EX-99.1 2 dex991.htm PRESS RELEASE Press Release

EXHIBIT 99.1

 

        Media Contact:    Jeffrey D. Moder
319.295.0591
jdmoder@rockwellcollins.com
        Investor Contact:    Daniel Crookshank
319.295.7575
investorrelations@rockwellcollins.com

 

Rockwell Collins Reports an Increase of 18% in Earnings Per Share for its FY 2004 Second Quarter

 

CEDAR RAPIDS, Iowa (April 27, 2004) – Rockwell Collins, Inc. (NYSE: COL) today reported earnings per share of 39 cents for the second quarter of fiscal year 2004 ended March 31, 2004, an increase of 6 cents or 18% from the 33 cents reported for the same period last year. Net income increased 20% to $71 million from the $59 million reported for the second quarter last year.

 

Sales for the second quarter of fiscal year 2004 were $719 million, an increase of $101 million, or 16% from last year’s sales of $618 million. Cash provided by operating activities for the first six months of fiscal year 2004 was $34 million including a $125 million voluntary contribution to the company’s qualified pension plans. Excluding the impact of this pension contribution, cash generated by operating activities would have been $159 million, an increase of $31 million from the $128 million reported for the first six months last year.

## EXERCISES
[A] According to the earnings press release, what were Rockwell Collins's sales for the second quarter of fiscal year 2004?
[B] Duplicate the earnings press release word for word, starting at "Media Contact:    Jeffrey" and ending at "quarter last year.".

(Transcribed page contents)

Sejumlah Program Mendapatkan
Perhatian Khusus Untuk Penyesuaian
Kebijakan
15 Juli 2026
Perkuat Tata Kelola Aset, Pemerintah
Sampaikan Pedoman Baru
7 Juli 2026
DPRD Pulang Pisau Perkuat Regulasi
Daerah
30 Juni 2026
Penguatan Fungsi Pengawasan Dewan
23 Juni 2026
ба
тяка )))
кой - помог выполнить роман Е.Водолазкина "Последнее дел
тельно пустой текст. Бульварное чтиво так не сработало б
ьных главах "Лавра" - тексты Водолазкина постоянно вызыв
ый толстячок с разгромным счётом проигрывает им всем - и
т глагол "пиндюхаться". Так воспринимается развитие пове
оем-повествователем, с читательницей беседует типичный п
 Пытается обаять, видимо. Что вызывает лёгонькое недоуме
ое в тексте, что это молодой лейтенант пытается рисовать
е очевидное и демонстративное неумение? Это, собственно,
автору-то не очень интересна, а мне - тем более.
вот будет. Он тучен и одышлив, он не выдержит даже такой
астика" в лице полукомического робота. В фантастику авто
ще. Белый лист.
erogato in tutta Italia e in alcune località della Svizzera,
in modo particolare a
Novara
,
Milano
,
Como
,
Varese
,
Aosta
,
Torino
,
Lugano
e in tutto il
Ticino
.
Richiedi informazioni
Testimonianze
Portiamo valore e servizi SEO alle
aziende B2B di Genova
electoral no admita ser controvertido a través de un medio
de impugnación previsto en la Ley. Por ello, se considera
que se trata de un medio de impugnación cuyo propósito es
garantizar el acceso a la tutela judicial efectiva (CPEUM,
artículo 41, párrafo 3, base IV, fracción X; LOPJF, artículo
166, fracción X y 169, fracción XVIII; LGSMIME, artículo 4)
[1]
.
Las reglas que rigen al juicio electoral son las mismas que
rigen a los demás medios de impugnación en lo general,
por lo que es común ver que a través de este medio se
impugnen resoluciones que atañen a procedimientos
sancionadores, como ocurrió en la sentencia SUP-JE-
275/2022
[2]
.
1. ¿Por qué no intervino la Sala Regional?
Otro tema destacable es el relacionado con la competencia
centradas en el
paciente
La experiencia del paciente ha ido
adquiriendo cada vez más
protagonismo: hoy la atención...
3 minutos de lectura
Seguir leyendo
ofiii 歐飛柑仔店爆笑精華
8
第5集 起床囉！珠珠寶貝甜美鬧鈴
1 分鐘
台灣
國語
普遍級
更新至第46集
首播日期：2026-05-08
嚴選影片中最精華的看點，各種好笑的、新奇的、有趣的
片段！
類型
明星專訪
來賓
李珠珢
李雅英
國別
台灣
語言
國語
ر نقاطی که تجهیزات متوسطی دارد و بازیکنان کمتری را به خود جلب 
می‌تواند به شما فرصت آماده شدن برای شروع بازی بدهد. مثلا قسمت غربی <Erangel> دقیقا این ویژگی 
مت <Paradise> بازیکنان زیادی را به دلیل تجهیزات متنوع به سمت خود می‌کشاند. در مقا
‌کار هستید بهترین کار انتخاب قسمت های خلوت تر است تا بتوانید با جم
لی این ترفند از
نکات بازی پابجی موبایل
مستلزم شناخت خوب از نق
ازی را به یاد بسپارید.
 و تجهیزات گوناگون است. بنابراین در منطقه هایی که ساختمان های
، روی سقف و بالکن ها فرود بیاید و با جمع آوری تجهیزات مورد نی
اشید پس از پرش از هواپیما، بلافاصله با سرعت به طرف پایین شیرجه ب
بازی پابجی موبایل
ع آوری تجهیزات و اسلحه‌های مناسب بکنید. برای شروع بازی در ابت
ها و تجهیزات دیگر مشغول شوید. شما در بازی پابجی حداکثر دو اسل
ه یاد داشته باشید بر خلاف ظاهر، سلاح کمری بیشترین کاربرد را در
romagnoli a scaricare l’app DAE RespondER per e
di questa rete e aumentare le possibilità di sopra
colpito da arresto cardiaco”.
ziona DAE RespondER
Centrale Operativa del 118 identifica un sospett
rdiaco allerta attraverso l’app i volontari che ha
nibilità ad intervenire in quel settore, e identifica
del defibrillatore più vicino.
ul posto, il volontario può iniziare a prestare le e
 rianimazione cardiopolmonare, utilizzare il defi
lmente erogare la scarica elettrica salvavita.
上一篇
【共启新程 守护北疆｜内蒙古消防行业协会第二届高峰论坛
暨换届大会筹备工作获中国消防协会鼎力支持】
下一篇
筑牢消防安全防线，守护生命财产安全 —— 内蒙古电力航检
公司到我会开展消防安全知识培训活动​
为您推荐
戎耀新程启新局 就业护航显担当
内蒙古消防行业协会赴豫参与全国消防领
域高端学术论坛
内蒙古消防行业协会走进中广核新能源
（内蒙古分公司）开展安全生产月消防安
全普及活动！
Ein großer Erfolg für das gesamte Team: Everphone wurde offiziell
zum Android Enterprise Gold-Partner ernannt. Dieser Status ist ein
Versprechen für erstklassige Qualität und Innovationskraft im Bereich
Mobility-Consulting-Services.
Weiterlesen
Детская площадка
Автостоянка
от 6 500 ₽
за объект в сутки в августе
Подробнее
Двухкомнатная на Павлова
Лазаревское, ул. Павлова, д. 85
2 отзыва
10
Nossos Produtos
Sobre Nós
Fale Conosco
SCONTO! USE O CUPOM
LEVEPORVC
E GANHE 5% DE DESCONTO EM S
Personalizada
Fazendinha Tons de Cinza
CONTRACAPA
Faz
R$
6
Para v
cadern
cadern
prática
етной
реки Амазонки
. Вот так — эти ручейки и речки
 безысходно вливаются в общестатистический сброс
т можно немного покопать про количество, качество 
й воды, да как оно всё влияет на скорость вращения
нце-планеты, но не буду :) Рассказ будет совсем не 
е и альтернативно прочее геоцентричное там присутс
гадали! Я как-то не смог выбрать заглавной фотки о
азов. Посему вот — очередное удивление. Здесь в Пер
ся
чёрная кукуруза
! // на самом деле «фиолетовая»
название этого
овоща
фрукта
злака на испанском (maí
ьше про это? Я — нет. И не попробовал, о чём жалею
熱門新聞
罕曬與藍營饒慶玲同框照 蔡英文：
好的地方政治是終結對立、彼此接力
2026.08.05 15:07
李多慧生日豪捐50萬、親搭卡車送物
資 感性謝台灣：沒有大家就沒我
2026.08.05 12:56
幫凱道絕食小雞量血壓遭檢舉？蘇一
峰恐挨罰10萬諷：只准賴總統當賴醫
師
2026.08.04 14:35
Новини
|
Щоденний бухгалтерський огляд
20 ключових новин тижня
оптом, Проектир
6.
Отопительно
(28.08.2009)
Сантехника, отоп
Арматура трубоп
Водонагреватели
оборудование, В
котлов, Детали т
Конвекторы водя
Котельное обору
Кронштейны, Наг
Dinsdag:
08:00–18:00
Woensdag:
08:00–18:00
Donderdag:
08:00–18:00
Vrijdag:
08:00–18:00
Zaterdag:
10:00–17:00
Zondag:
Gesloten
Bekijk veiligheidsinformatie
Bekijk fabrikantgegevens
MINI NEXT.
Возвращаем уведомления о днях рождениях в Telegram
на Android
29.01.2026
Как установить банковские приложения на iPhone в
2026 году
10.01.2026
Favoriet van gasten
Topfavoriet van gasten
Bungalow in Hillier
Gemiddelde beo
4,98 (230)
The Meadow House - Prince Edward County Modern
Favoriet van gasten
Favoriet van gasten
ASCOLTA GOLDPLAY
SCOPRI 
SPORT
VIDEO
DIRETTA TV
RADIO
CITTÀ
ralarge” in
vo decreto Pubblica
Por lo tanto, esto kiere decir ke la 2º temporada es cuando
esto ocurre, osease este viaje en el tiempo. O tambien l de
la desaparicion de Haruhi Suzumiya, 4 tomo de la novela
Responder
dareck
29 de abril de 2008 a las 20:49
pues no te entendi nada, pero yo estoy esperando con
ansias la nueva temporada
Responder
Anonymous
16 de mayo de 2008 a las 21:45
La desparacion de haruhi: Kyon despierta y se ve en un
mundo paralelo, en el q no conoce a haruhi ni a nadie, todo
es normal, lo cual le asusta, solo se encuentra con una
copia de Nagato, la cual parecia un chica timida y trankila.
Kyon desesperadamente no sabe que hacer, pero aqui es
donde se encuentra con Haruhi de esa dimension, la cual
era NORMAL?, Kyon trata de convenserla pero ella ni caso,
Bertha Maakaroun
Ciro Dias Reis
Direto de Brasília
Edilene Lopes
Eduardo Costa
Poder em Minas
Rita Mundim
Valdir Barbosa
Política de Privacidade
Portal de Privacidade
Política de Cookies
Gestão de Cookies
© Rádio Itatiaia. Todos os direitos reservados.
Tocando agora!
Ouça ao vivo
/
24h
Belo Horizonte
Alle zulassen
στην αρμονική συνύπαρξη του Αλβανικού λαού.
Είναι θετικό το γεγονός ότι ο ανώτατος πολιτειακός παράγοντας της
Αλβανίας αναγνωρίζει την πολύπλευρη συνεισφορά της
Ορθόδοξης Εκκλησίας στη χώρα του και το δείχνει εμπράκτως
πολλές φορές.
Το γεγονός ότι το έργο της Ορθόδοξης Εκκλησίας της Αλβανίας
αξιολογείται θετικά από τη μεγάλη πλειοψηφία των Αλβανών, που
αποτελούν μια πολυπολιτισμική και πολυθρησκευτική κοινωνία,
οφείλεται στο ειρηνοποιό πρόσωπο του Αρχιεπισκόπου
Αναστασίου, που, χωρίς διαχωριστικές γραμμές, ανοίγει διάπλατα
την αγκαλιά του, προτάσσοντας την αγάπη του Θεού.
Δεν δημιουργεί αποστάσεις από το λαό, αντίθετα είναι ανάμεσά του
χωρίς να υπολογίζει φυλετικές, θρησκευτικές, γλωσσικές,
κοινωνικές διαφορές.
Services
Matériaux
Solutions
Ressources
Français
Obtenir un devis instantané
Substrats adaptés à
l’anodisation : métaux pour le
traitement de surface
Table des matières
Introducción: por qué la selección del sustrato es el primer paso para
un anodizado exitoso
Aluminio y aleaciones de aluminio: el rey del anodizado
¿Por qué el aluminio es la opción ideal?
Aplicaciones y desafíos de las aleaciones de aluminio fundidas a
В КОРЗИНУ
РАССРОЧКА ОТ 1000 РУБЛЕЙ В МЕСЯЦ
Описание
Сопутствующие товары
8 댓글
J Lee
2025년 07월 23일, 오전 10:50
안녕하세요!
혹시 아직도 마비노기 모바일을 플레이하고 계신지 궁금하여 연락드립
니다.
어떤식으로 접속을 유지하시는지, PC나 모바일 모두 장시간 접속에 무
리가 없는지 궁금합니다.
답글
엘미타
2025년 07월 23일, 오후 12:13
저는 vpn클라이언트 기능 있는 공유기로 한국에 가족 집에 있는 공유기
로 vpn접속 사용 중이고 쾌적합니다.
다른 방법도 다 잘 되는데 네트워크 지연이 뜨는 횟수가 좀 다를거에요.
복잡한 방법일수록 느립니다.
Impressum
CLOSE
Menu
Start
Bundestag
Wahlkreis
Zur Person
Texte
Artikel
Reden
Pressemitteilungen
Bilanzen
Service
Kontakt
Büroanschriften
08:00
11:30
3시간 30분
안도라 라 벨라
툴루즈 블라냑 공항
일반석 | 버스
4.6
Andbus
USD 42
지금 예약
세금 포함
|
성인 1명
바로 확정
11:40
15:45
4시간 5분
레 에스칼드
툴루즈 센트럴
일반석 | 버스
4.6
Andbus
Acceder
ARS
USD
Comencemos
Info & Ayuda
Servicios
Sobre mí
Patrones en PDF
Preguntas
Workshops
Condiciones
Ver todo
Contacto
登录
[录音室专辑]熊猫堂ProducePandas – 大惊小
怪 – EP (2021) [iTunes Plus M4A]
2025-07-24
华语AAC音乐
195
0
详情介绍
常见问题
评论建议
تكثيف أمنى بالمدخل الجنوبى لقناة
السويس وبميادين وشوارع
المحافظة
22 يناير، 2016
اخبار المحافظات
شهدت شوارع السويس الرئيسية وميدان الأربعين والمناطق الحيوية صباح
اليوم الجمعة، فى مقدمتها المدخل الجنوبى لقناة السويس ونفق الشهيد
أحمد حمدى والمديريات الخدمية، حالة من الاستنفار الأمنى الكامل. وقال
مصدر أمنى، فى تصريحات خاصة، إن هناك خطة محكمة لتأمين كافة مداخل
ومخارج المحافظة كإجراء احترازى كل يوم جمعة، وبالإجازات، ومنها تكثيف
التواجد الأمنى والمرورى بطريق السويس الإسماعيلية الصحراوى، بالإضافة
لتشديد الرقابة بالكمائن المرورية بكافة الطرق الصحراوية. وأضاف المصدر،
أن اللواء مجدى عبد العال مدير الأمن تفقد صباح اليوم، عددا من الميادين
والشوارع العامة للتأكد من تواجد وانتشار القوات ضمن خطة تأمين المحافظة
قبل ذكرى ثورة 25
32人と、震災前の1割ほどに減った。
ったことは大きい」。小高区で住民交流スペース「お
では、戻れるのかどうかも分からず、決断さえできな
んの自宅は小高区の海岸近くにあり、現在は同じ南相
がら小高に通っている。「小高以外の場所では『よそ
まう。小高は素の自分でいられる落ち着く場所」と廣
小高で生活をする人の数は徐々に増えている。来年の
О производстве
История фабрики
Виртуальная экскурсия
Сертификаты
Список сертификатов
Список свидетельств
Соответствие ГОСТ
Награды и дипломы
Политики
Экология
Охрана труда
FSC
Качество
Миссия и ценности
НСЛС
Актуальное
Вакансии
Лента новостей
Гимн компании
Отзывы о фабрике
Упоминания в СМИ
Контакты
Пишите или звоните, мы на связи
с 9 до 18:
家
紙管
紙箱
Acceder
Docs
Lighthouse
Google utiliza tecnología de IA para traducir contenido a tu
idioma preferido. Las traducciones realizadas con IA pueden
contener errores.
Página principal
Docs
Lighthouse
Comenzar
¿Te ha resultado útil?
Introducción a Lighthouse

## TASK RESULTS
[A] $719 million.

[B]
Media Contact:    Jeffrey D. Moder
319.295.0591
jdmoder@rockwellcollins.com
        Investor Contact:    Daniel Crookshank
319.295.7575
investorrelations@rockwellcollins.com

 

Rockwell Collins Reports an Increase of 18% in Earnings Per Share for its FY 2004 Second Quarter

 

CEDAR RAPIDS, Iowa (April 27, 2004) – Rockwell Collins, Inc. (NYSE: COL) today reported earnings per share of 39 cents for the second quarter of fiscal year 2004 ended March 31, 2004, an increase of 6 cents or 18% from the 33 cents reported for the same period last year. Net income increased 20% to $71 million from the $59 million reported for the second quarter last year.